» **Exercise set**
[A] According to the article on Jane Campion, how many Primetime Emmy nominations did the first series of Top Of The Lake receive?
[B] From the article on Jane Campion, reproduce the passage that begins at the words "Top Of The Lake: China Girl’s" and ends after "for outstanding cinematography.".

Document segment section start

Jane Campion on Why She Went Back to the Lake

Top Of The Lake: China Girl’s Jane Campion talks to film magazine Screen Daily about the importance of telling stories from a female point of view.

“Motherhood is a very underwritten topic, especially in those hidden areas of miscarriage and pain and agony,” Wellington-born Campion, 64, says. “Women know more about it, basically, but because women are not on the whole providing the material or deciding what’s going to get shown, we don’t get enough of it.”

The theme of motherhood in all its guises weaves its way through Campion’s six-part crime series Top Of The Lake: China Girl. The story picks up four years on from the first series, which was nominated for eight Primetime Emmys, winning for outstanding cinematography.

Document segment section end
Dataset entries section start

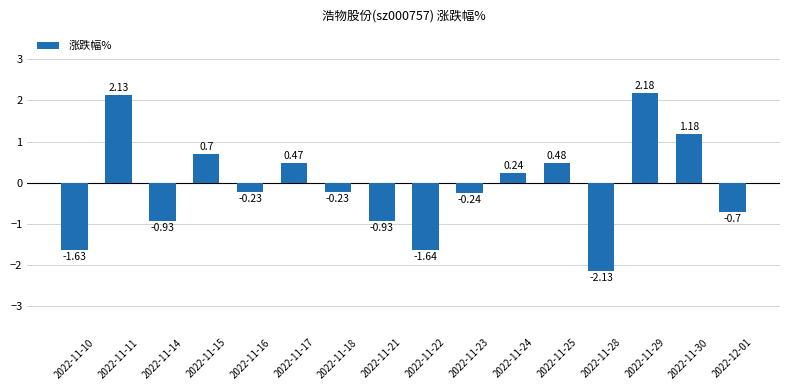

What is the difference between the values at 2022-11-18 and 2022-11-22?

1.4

Dataset entries section end
Dataset entries section start

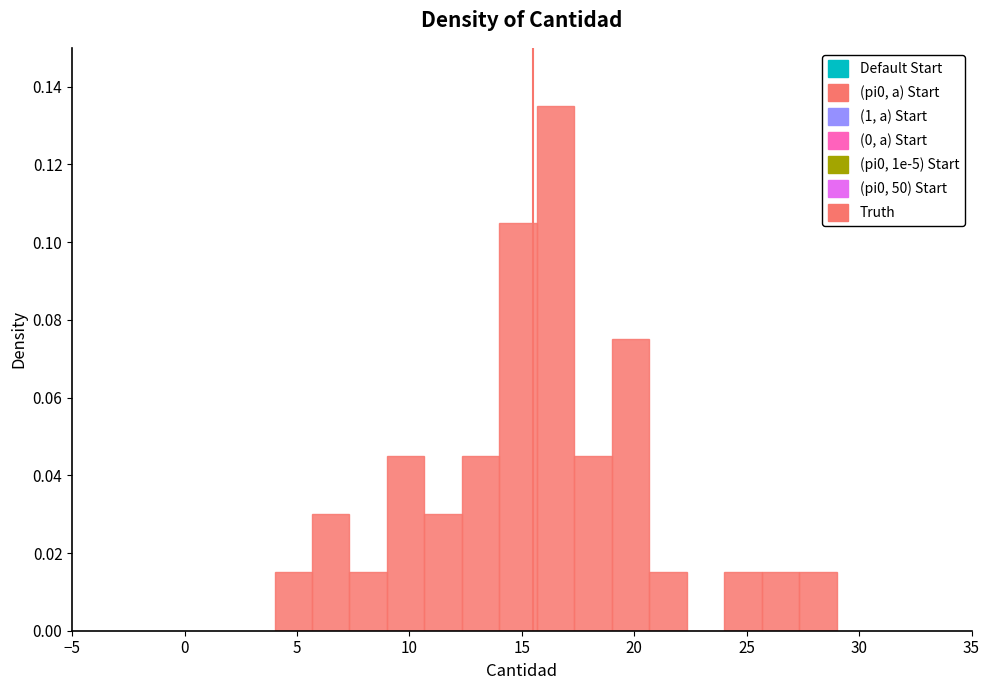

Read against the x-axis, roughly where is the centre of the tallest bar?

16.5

Dataset entries section end

» **Solved tasks**
[A] Eight.

[B]
Top Of The Lake: China Girl’s Jane Campion talks to film magazine Screen Daily about the importance of telling stories from a female point of view.

“Motherhood is a very underwritten topic, especially in those hidden areas of miscarriage and pain and agony,” Wellington-born Campion, 64, says. “Women know more about it, basically, but because women are not on the whole providing the material or deciding what’s going to get shown, we don’t get enough of it.”

The theme of motherhood in all its guises weaves its way through Campion’s six-part crime series Top Of The Lake: China Girl. The story picks up four years on from the first series, which was nominated for eight Primetime Emmys, winning for outstanding cinematography.